Il 31 dicembre mamma Nicoletta si presentò in ospedale. Sino a quel giorno era stata seguita al Consultorio.
«Era una gravidanza fisiologica, così è stata gestita. Io ero di turno. Ho visto la signora la prima volta il 31 dicembre. Era a termine. L’ostetrica le ha fatto il tracciato. E nel primo tracciato c’è stata una contrazione, ma il battito della bimba c’era. Alla signora è stata fatta l’ecografia per valutare il liquido amniotico, che era di poco inferiore rispetto alla norma: era di poco sotto i 5 centimetri. Se avevo avuto contezza della situazione glicemica? Sì, ma non era un parametro grave. Il peso del feto? Non si rivaluta se non ci sono indicazioni ben precise. Il 31 dicembre, la signora aveva portato tutti gli esami che aveva fatto al Consultorio. La crescita della bimba era armonica. Per precauzione, ho detto alla paziente di tornare il giorno dopo per rivalutarla. L’ho mandata a casa con le indicazioni di riposarsi e di idratarsi, di bere 3,5 litri d’acqua e questo perché a termine gravidanza, può diminuire anche l’idratazione». La ginecologa ha precisato che «il liquido amniotico non è una entità statica».

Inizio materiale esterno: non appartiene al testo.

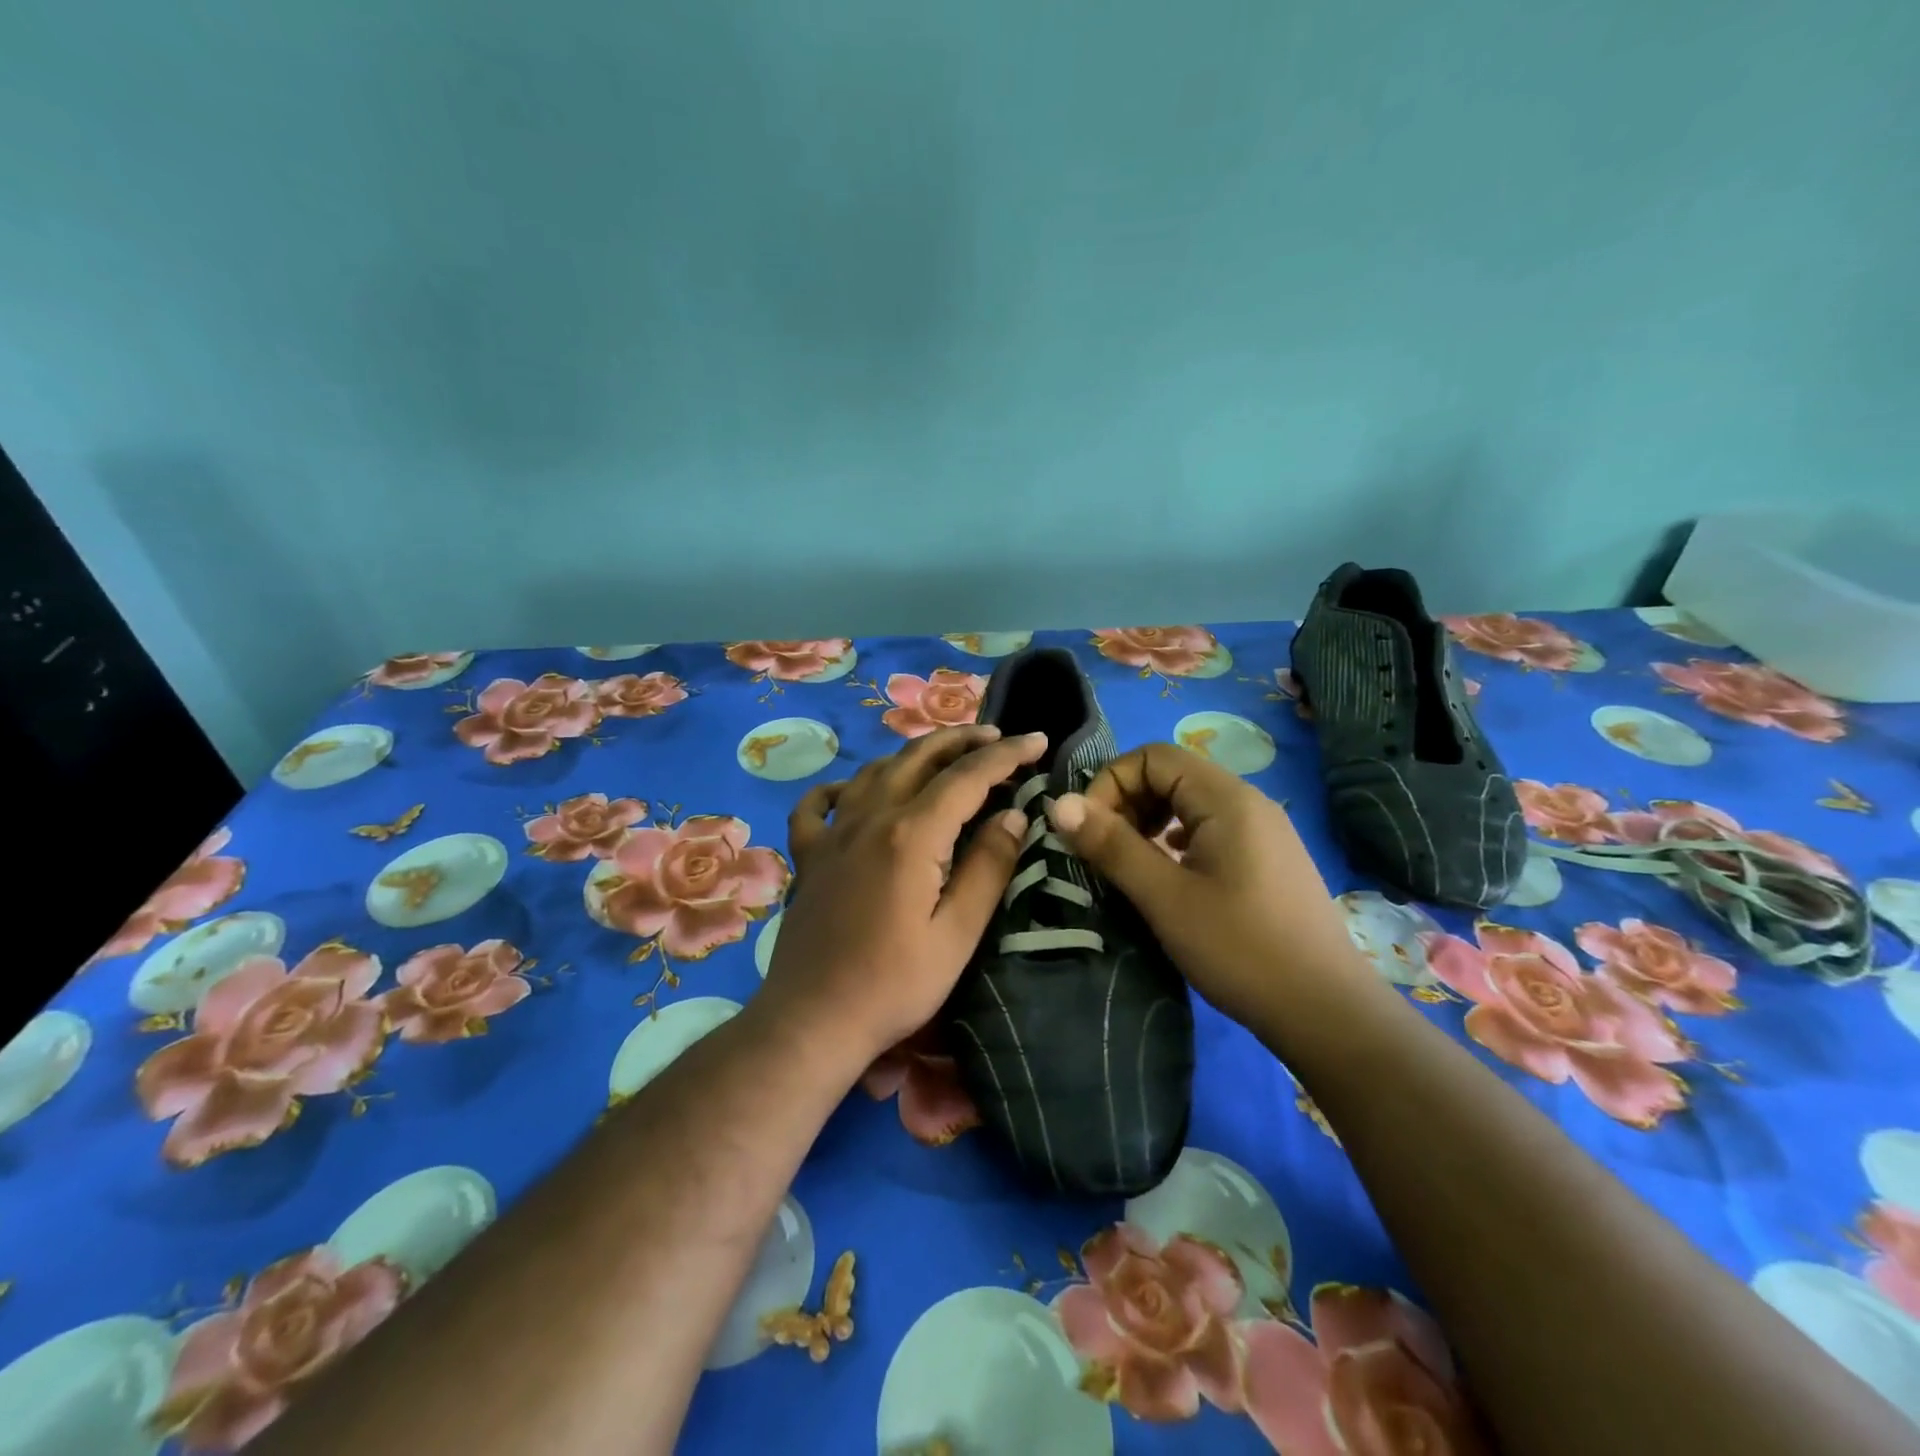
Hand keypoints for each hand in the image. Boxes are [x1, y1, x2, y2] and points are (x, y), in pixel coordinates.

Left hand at [761, 724, 1048, 1068]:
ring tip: (943, 756)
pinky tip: (851, 790)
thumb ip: (988, 868)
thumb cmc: (894, 985)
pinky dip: (839, 787)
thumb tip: (1013, 816)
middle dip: (962, 741)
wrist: (812, 1020)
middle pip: (919, 758)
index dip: (1006, 754)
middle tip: (997, 737)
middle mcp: (870, 817)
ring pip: (875, 771)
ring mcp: (833, 833)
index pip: (968, 777)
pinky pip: (818, 805)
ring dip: (913, 755)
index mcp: (912, 834)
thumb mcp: (958, 934)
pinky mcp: (809, 856)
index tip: (1037, 740)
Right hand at [1045, 742, 1381, 1036]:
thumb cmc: (1240, 949)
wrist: (1327, 1012)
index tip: (1089, 831)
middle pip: (1172, 775)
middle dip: (1127, 802)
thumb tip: (1058, 803)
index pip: (1153, 756)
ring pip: (1190, 804)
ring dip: (1149, 822)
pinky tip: (1169, 876)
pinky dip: (1176, 841)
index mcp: (1226, 799)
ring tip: (1131, 864)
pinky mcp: (1267, 860)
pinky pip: (1210, 829)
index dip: (1111, 783)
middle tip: (1105, 851)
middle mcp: (1248, 802)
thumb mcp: (1165, 897)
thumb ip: (1111, 845)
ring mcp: (1263, 831)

L’indomani, mamma Nicoletta tornò in reparto. Di turno c’è ancora la ginecologa Scarpa. «Anche il secondo tracciato era rassicurante, il battito della bimba c’era». Mamma Nicoletta fu rimandata a casa.
All’udienza del 4 marzo scorso, mamma Nicoletta in aula aveva raccontato: «La mattina del 3 gennaio ho le contrazioni». Sotto la doccia aveva rotto le acque. «Io e mio marito ci prepariamo velocemente, la valigia è già pronta. Durante il tragitto sento la bambina. Intorno alle 8-8,30 faccio l’accettazione al Pronto Soccorso. Mi mandano al 7 piano e sento la bambina».
In reparto, «mi mettono in una stanzetta, l’ostetrica fa il monitoraggio. Vedo che è titubante. ‘Sente la bambina muoversi?’. In quel momento non la sentivo. L’ostetrica va a chiamare la ginecologa. Mi portano in un’altra stanza, mi fanno l’eco. Percepisco che c’è qualcosa che non va. Un’altra dottoressa mi dice che non c’è più il battito. Dopo l’eco mi mettono in una stanza adiacente al reparto. Piangevo disperata».
La piccola Marta era morta. «Sono rimasta lì, sola 30-40 minuti, un tempo che mi è sembrato infinito. Sola, dopo che mi hanno detto che la bimba era morta. Ero disperata da una parte, dall’altra avevo i dolori», il drammatico racconto di mamma Nicoletta.
«La signora aveva rotto le acque a casa, sotto la doccia — ha proseguito la ginecologa —. Ecco perché non aveva più liquido amniotico, ha avuto una sofferenza. Quei 4-5 minuti sono stati fatali, purtroppo. Noi non abbiamo diagnostiche per vedere i giri del cordone ombelicale attorno al collo. Purtroppo, è un evento non prevedibile».
Il 3 gennaio, mamma Nicoletta in lacrime partorì la sua bimba morta. Un parto cesareo. Il 5 maggio prossimo saranno sentiti i consulenti tecnici della parte civile e della difesa.